ENTRIES SHOWN:
Content starts

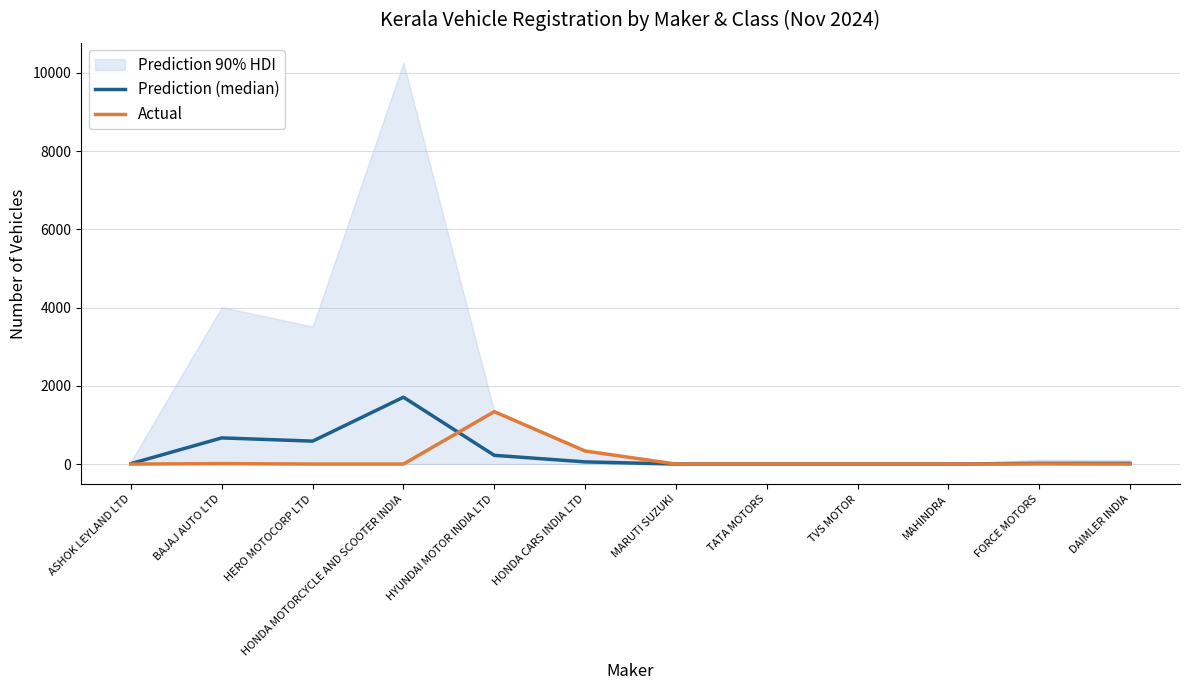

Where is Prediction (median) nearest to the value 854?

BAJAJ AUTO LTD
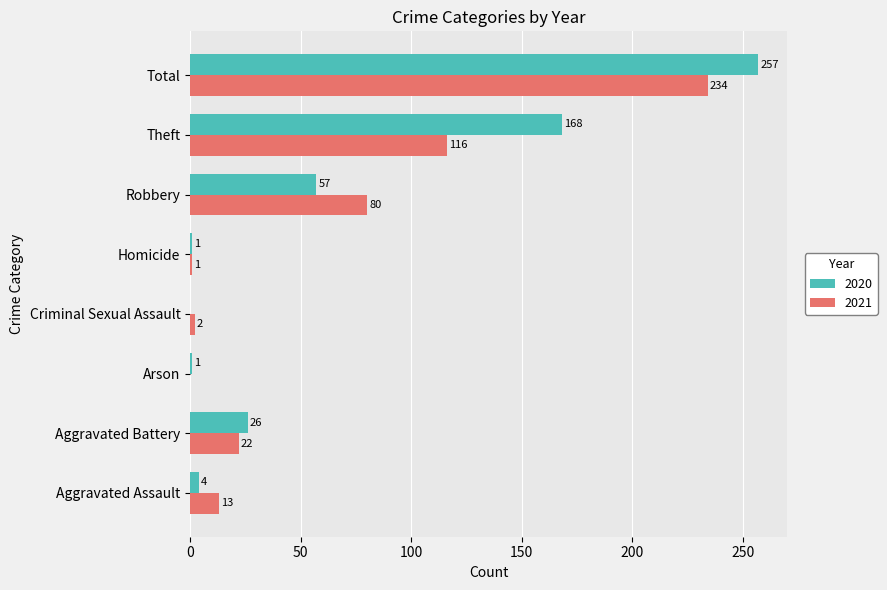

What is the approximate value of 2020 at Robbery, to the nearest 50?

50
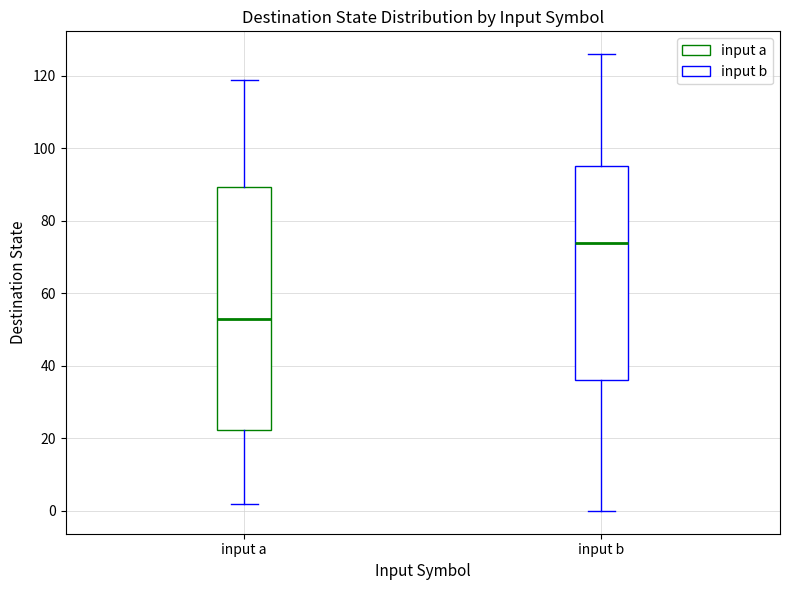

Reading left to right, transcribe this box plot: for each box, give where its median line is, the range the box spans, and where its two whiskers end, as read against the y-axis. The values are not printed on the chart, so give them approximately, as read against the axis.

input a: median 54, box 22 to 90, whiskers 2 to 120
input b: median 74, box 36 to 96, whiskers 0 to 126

Content ends
Content starts

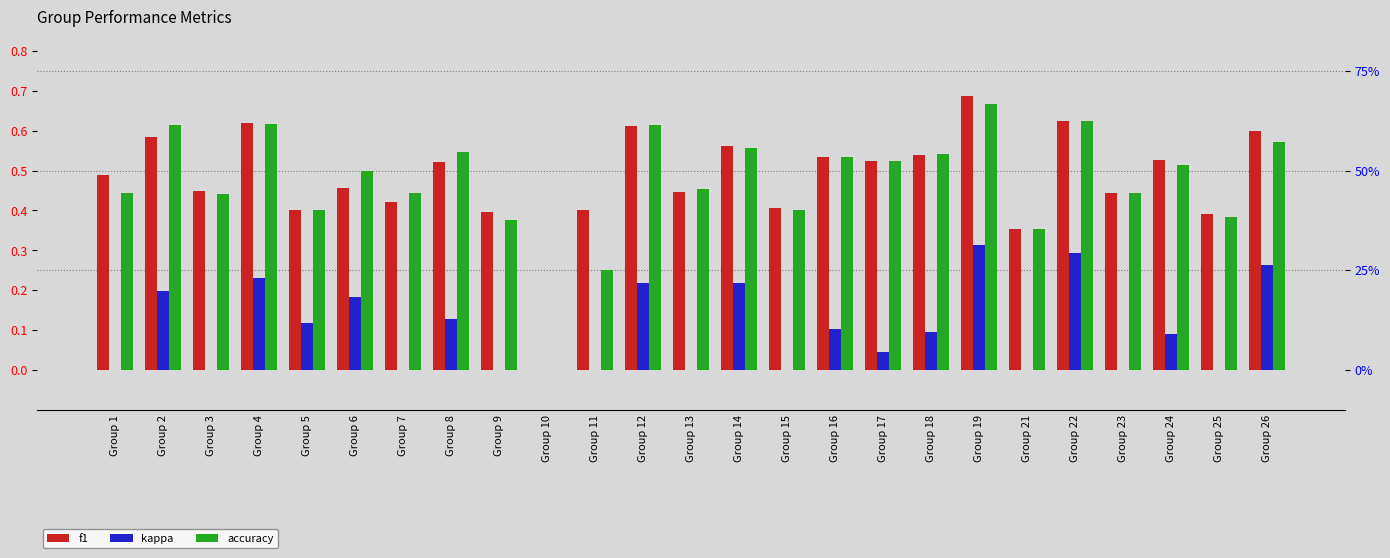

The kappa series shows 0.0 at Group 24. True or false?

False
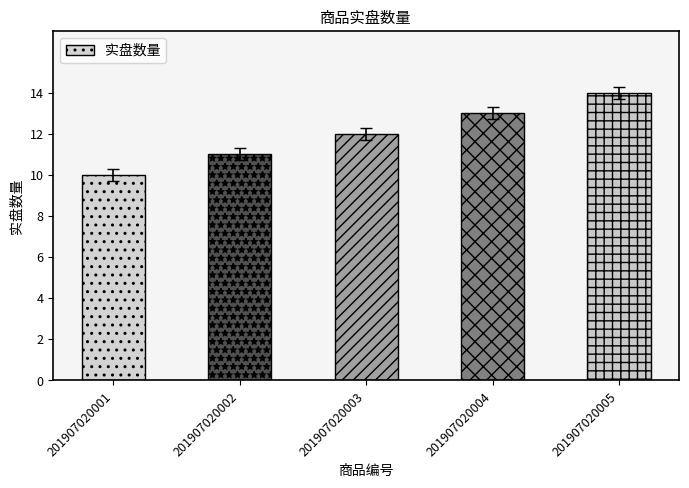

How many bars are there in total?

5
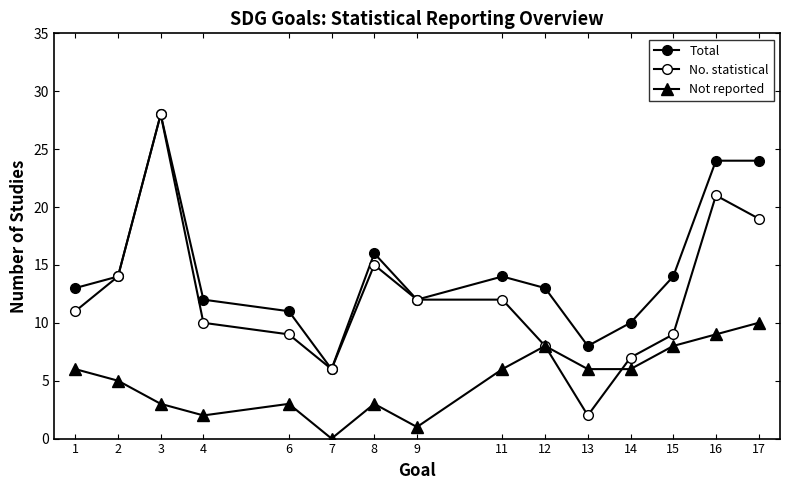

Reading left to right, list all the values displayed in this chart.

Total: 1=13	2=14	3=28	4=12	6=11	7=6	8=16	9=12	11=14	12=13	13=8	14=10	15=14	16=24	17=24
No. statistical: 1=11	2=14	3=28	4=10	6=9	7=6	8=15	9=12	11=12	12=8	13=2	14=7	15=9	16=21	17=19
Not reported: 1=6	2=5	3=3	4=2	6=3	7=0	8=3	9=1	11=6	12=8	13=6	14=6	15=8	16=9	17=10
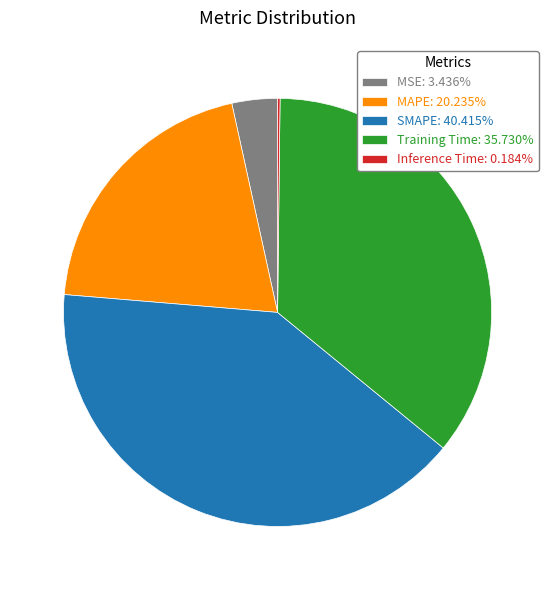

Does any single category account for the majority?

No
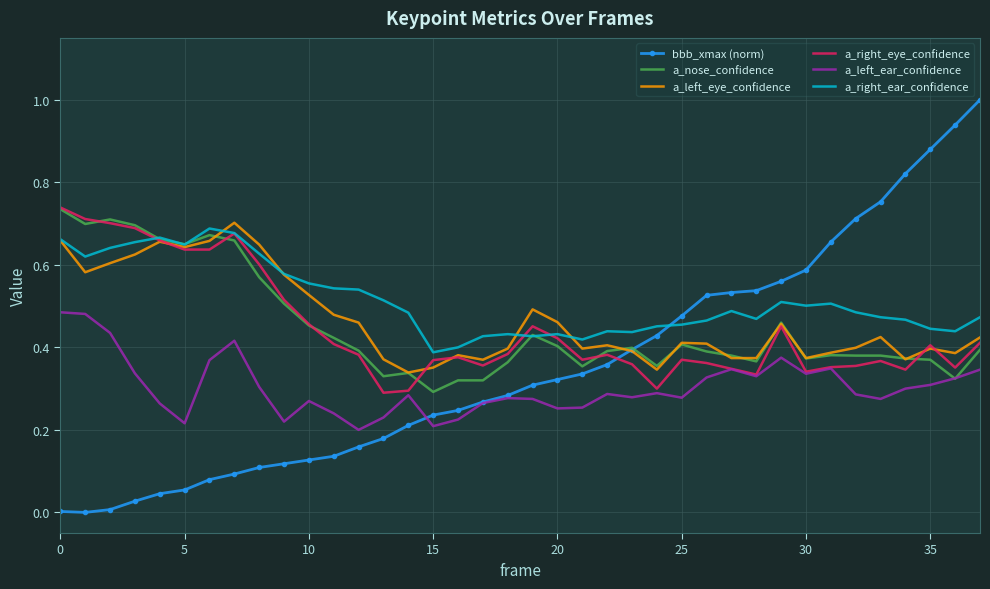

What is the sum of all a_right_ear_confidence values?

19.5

Content ends
Content starts

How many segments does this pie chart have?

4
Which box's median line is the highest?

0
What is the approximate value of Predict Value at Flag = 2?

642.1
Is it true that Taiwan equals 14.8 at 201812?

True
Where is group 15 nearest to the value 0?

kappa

Content ends

Reproduce the stretch of rows in Block 1 from the line containing "Where is Prediction" through the line containing "Reading left to right, transcribe", both ends included, keeping every line word for word. Leave the pictures out of your answer.

Where is Prediction (median) nearest to the value 854?

BAJAJ AUTO LTD

What is the approximate value of 2020 at Robbery, to the nearest 50?

50

Reading left to right, transcribe this box plot: for each box, give where its median line is, the range the box spans, and where its two whiskers end, as read against the y-axis. The values are not printed on the chart, so give them approximately, as read against the axis.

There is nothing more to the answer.